When it comes to making sure websites are secure one of the basic things that needs to be done is to keep the software up to date. For Joomla that means that currently means running either the latest version of Joomla 2.5 or 3.2. We continue to clean up many hacked websites that are still running Joomla 1.5, for which support ended in September of 2012. While most of the hackings are due to security issues unrelated to the outdated version of Joomla, it is concern that so many are still running Joomla 1.5. To get a better understanding how wide spread use of Joomla 1.5 is we have compiled the data on what versions were found on the website checked with the online version of our Joomla Version Check tool (which is also available as web browser extension for Firefox and Chrome) during January.
As can be seen in the pie chart below 31 percent of the websites checked during the month were running Joomla 1.5 and 2 percent were still running Joomla 1.0, for which support ended in July of 2009.
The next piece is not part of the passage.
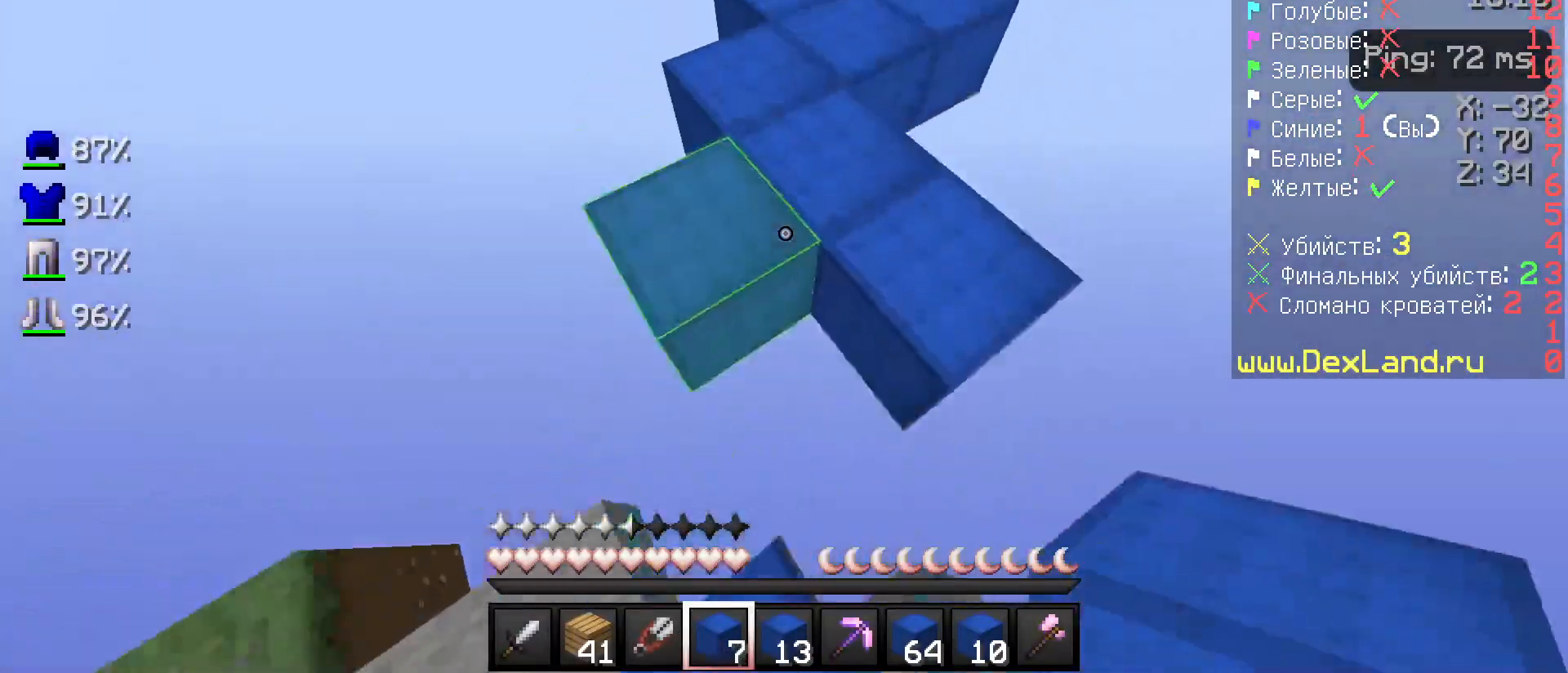
{"keys": ["w"], "mouse": [], "events": [[167, "d", "down"], [317, "d", "up"]]}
Some, if not most of the blame for this, should go to Joomla developers that didn’t provide an easy path to move to a newer version. Instead of being able to upgrade to a newer version of Joomla a more complicated migration needs to be done and curiously the developers did not provide a tool to do that, relying on third party tools to handle it. We have found that some of those tools provide rather poor results. The difficulty in moving to a newer version is probably best highlighted by the fact that portions of the Joomla website are still running Joomla 1.5, including the Extensions Directory:
The other very concerning stat that shows up in the data is that 6 percent of the websites were running a Joomla version between 1.6 and 2.5.2. Last month we discussed that a serious vulnerability in those versions of Joomla is being exploited and people still running those versions need to upgrade as soon as possible. Unlike migrating from Joomla 1.5, upgrading those installations to the latest version of Joomla 2.5 is fairly easy and it shows that the handling of security of Joomla websites is in need of improvement.